**DOCUMENT PASSAGE**
Tuesday, March 30, 2010

memories brought back by playing the demo games in the new microsoft gameroom

so we downloaded the new microsoft gameroom for our xbox the other day. we didn't play for very long cause, well, first off, they're demo games, and second, once you're used to halo 3 or whatever, asteroids doesn't really hold your attention. but they had a couple of old atari games on there that made me really excited. when we were kids, my mom found us an old atari 2600 and a bunch of games at a yard sale, and that, along with test drive and gauntlet on my apple iie, made up my early gaming history (until that fateful christmas of 1989, when we got our nes, and our lives were changed forever).



i wanted to shoot that dog so badly
 

but really, it was that yard sale that defined my childhood: it was also where i bought a nearly-full set of old school nancy drews. somewhere out there on st. margaret's bay road, there's a thirty-something who's kicking themselves for getting rid of a potential gold mine.
  1. we played battlezone a lot. i mean, a lot. i can even remember my dad playing it some nights at the cottage after a few glasses of wine, which is weird enough in itself. but the weirdest thing is, i totally remember battlezone as being in colour. not just in colour, but with elaborate, detailed graphics. but, you guys, battlezone really looks like this:


    yeah

    i was so confused by this that i was sure i had mixed it up with a different game. but everything else is the same, right down to the contours of the background. clearly my little mind had filled everything in all on its own. next thing you're going to tell me is that national velvet was in black and white, too...
  2. she would never admit this to anyone, but my mother is quite the gamer. when i moved back home briefly in my last year of university, our mother-daughter bonding time consisted of beating donkey kong country one and two--and when i moved out, taking my super nintendo with me, i came home for dinner one day to find that she had bought one for herself. but my mother's love of gaming was actually born on a beautiful summer night by the bay, when i first introduced her to a game called word zapper. word zapper is a game where you're given a word and you have to shoot down letters from the top of the screen to spell it. my mom would play it for hours, the same way she would later play wordtris. yup, words and shooting things: a combination made in jones girl heaven.

**DATA FOR REVIEW**
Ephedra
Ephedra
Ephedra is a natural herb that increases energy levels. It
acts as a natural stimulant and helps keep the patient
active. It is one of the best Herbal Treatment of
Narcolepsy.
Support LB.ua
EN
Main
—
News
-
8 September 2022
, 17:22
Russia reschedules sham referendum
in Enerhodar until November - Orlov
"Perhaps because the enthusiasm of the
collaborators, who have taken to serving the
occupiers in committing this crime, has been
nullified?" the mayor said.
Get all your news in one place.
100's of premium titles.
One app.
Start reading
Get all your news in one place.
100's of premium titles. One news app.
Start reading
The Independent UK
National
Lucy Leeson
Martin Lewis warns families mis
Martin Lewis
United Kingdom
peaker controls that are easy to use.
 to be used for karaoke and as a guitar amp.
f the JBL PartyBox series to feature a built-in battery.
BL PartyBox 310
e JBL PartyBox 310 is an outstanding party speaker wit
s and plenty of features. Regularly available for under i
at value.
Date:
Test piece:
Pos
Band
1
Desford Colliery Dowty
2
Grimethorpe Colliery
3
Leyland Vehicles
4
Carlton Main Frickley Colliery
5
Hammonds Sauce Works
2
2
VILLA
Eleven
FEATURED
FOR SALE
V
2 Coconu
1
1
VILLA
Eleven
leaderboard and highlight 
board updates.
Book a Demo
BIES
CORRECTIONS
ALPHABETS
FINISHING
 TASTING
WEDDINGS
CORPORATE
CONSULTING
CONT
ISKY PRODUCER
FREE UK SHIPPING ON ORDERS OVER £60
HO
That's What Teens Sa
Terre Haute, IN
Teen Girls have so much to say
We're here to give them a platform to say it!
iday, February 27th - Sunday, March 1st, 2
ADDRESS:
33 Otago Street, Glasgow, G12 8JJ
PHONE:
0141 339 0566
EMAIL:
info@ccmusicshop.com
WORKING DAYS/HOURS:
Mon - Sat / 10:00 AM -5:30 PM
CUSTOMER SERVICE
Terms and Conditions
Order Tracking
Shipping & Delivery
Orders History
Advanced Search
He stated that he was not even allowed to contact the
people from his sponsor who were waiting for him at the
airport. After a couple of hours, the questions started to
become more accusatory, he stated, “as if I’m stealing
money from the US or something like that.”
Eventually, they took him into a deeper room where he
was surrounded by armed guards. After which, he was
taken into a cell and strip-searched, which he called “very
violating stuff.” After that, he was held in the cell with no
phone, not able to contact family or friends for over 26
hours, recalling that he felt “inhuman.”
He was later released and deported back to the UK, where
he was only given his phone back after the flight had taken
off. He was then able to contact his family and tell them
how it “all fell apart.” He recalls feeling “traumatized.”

**THE TASK**
Carry on the blog post about childhood Atari games, starting right after its final sentence. The entries come from a separate source and are unrelated to the blog post on childhood Atari games.

**OUTPUT BELOW**
  3. in 1986, my sister and i spent hours upon hours shooting each other in combat. in 2010, cory and i spent about 30 seconds shooting each other in combat. granted, the real game has 27 different versions of shooting each other, whereas the demo only had one. but still. that's a lot of shooting each other. although who knows, if we hadn't done all that shooting in a video game, we might have tried pellet guns instead. or bows and arrows. we had a lot of issues to work out.
  4. remember how i told you way back when about how i owned et as a kid but never watched it? well, the same thing went for et, the video game. and then cory told me about how et for atari basically bottomed out the whole industry, and there are literally entire landfills full of et atari games still in their package. so on one hand, i'm kind of sad i never played it, but at least i did my part to aid the struggling industry by actually owning a copy.
  5. i don't know if this totally counts as an atari memory, but i also spent a lot of time at my friend meghan's playing return of the jedi on her atari st... so much time that i can still remember the little sound effects the death star made when you blew it up. i was worried that i totally just made this whole game up, until he who can find all things on the internet saved me from certain insanity.


    look how happy the ewoks are!

    later, on that very same computer, her brother showed us this thing you could do where you plugged the computer into your telephone cord and you could type messages to other people. he called it the "internet." crazy.

1 comment:

  1. This got me to remembering...
    We were all happy with them, but the games were so simple...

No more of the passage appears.